“Ascending / Descending In Spite of, Despite, and Anyway” is the title of the Pamela Trokanski Dance Theatre’s Spring Concert, in the Dance Workshop Theater on Del Rio Pl. The show lasts for an hour and a half, without intermission and features dancers Nicole Bell, Caitlin Barale, Lisa Lin, Katy Lundgren, Rosie Shelton-Mottsmith and Trokanski herself.
The recorded music for this concert is by English composer Peter Gabriel, noted for his world music, described as “pictorial and imaginative.”
The concert is divided into six sections, each inspired by a piece of poetry. The first was “Treasure Hunt” by Robert Penn Warren (Hunt, Hunt again. If you do not find it, you will die.) Prior to the start of the concert, I had been reading a story in which the hero was searching through a grove of trees for the lost treasured memories of his youth, and so as this number started, with three pairs of dancers, one standing, one lying curled around the standing dancer, the visual image evoked a grove of trees through which one might be searching for lost treasured memories of youth, especially as the standing dancer began to “unfold,” much as a tree coming into bloom.
The music becomes more strident, with a Middle Eastern sound to it, the dancers moving with such precision that at times it is like one body with 12 arms and 12 legs.
For a section inspired by Kahlil Gibran’s “On Death,” the dancers were joined by Ashlyn Savidge and Phoebe Anderson, who represented youth and age, respectively. “For life and death are one, even as the river and the sea are one,” writes Gibran. “And when the earth shall claim your limbs, then shall you truly dance.” The dancers, in their black leotards and red vests presented a vision of dancing to life.
Matthew Arnold’s “Dover Beach” speaks of the roar of the waves and “ignorant armies” clashing at night. As the piece opened, the strident, rhythms of the music and the mechanical look to the choreography was reminiscent of the feel of a robot factory and segued into the dancers pairing off, one pounding another into submission, and then raising the “fallen” dancer back again.

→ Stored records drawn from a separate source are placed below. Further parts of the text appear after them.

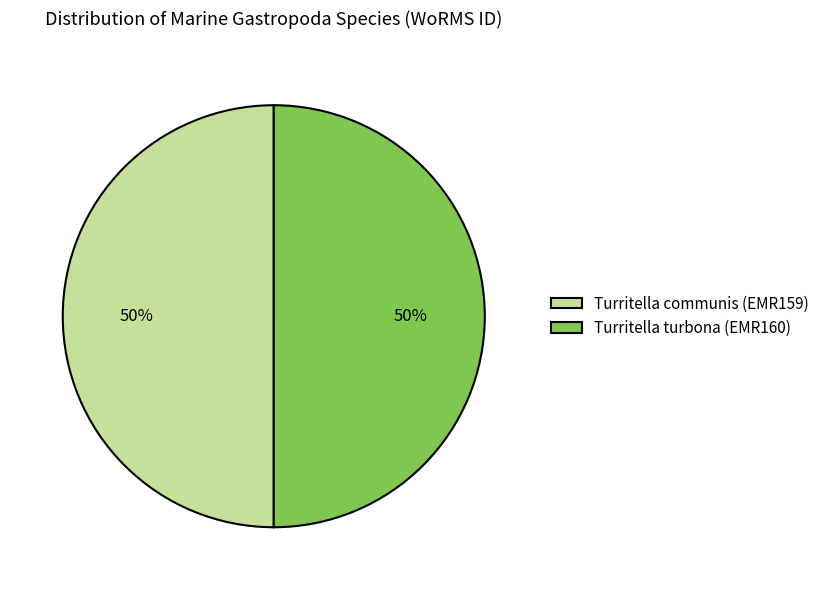

To the nearest percent, what portion does Turritella turbona (EMR160) represent?

50%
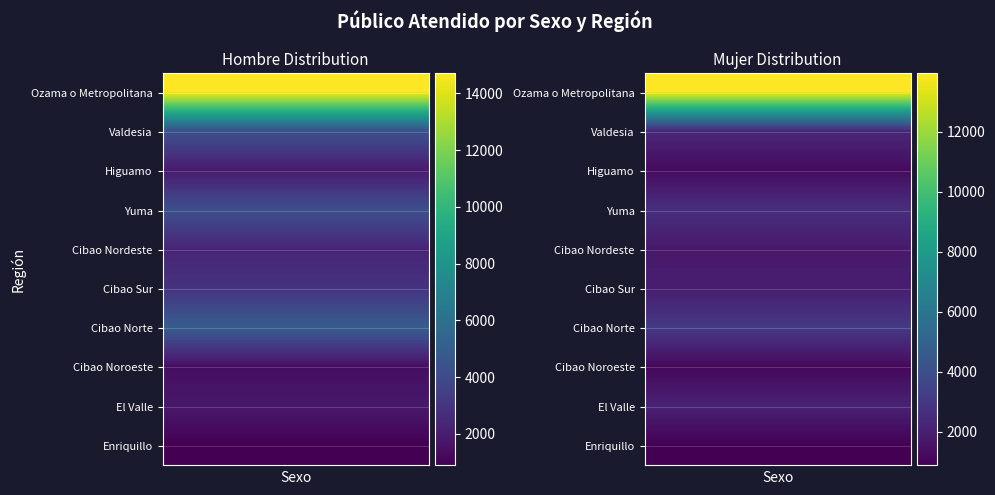

What is the difference between the highest and lowest values at 9?

13069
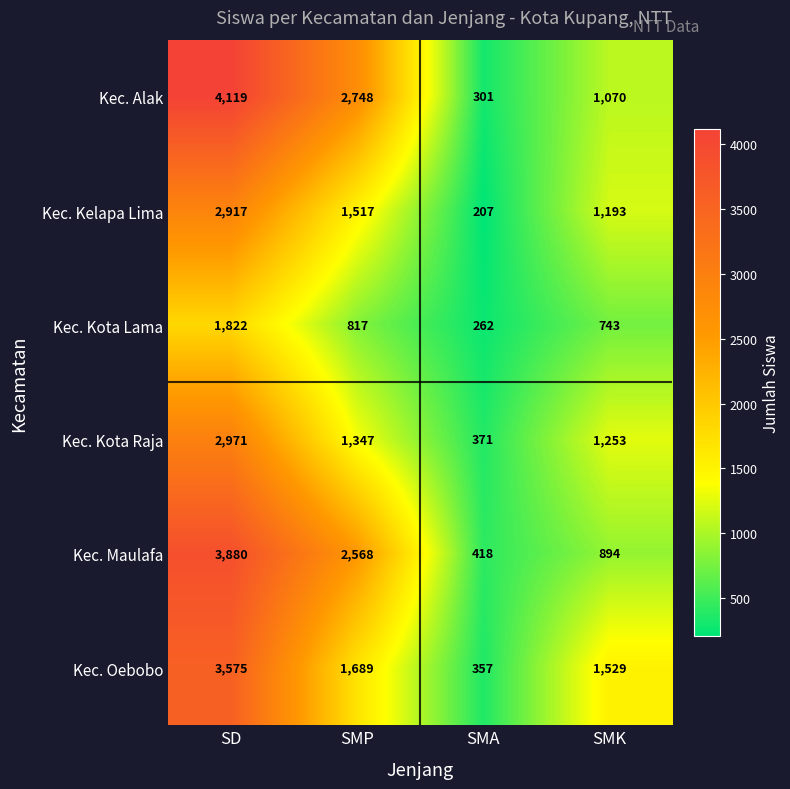

Which series has the largest range (max minus min)?

Kec. Alak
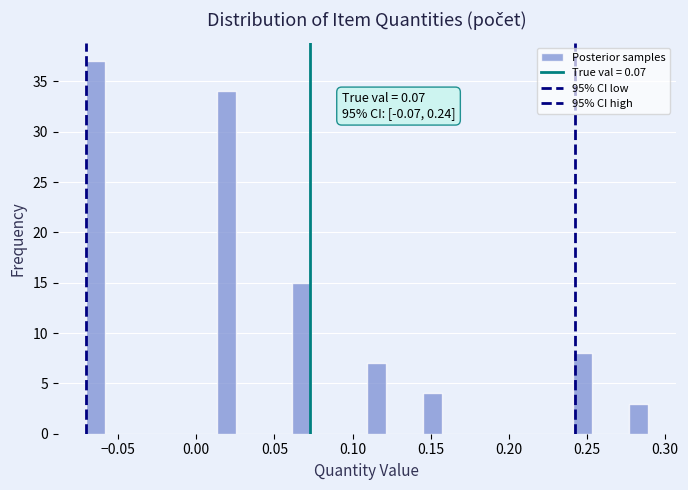

Around what value on the x-axis is the tallest bar? Give the approximate position of its centre, as read against the axis.

-0.065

“35/10" based on a poem by Sharon Olds was a lovely piece where in the passage of time and the shift from generation to generation, the underlying theme of “replacement,” was shown in the simple act of brushing another’s hair. It was also a beautiful reminder that dancers bodies come in all shapes and sizes and ages.
There was a return to Gibran with a piece based on “On Joy and Sorrow,” showing that “your joy is your sorrow unmasked.” As the piece begins, the dancers present mirror images of each other, showing the yin and yang that are sorrow and joy, that one is merely a manifestation of the other, that without sorrow there is no joy, and vice versa.
Bringing the work full circle was the closing segment based on e.e. cummings’ “Oh Sweet Spontaneous” a joyous celebration of Spring, in which the dancers, joined again by Anderson and Savidge, return to the visual imagery of the tree in the first segment.
The lighting design of Myvanwy Morgan added greatly to the ambience of each of the pieces.
The Spring Concert runs for two more performances, March 31 and April 1 at 8 p.m.